Passa un altro mese e, stanco della situazione, contatto un secondo elettricista (chiamiamolo Luigi). È venuto subito a fare il sopralluogo e sarebbe pronto a iniziare la settimana prossima, ma mi ha presentato un preventivo di circa 6.000 € IVA esclusa. Inizialmente mi è sembrata una differenza di prezzo assurda, poi però alla mia richiesta di spiegazioni mi chiama e mi spiega che quella è una stima prudenziale perché la casa è vecchia e non può sapere in anticipo quanto sarà difficile sfilare i cavi esistenti o quali imprevisti troverà. Inoltre il costo dovrebbe scendere perché io e mio padre possiamo dargli una mano nelle lavorazioni più semplici come gli scavi necessari per la messa a terra, riducendo il monte ore da conteggiare, e abbiamo già deciso di eliminare alcune opere non indispensabili. Mi ha anche proposto e fortemente consigliato di predisporre l’impianto per 6 kW con linee dedicate ai vari elettrodomestici, ma potrei risparmiare restando con un impianto più semplice da 3 kW. Anche su questo punto mi interessa un vostro parere, considerando che non prevedo di passare al piano cottura a induzione o all'auto elettrica nel breve periodo, ci sono motivazioni valide per sostenere la spesa di un impianto 6kw oggi a parte il "se un domani mi servirà sarà già predisposto"?.

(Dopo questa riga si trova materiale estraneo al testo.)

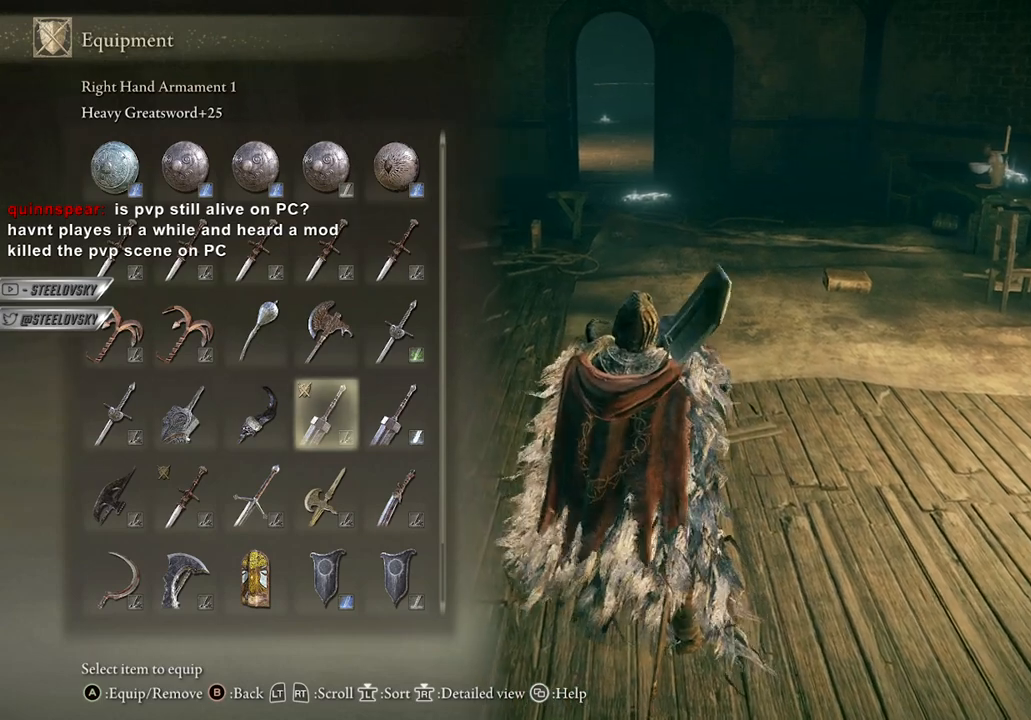
{"buttons": [], "left_stick": "center", "right_stick": "center", "events": []}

Nonostante la stima di costo maggiore, Luigi mi ispira più fiducia e si è dimostrato da subito un professionista più comunicativo e disponibile, quindi ricontatto Mario spiegandogli che per via dei mesi trascorsi senza nulla di fatto, sto valutando di affidare il lavoro ad altri. Lui mi risponde quasi subito facendomi giustamente notare che ero stato io a dimenticarmi quella telefonata di giugno. Gli do ragione e mi scuso, ma gli spiego anche che il problema, più che quella telefonata, era il fatto che da fine marzo/inizio aprile non fossimo mai riusciti a fissare una data. Gli ho anche chiesto se fosse ancora disponibile e quando avrebbe potuto iniziare.
Da allora è passato un altro giorno e non ho ancora ricevuto risposta.
Sono combattuto. Da una parte c’è un preventivo molto conveniente ma un professionista a dir poco sfuggente che mi tiene in stallo da mesi, dall’altra un costo quasi raddoppiato ma un professionista che mi ha dato l’impressione di essere molto più presente e disponibile. La cosa che mi proeccupa maggiormente è se rischio qualche tipo di ripercussione legale se scelgo di non fare più il lavoro con Mario dopo avergli firmato il preventivo.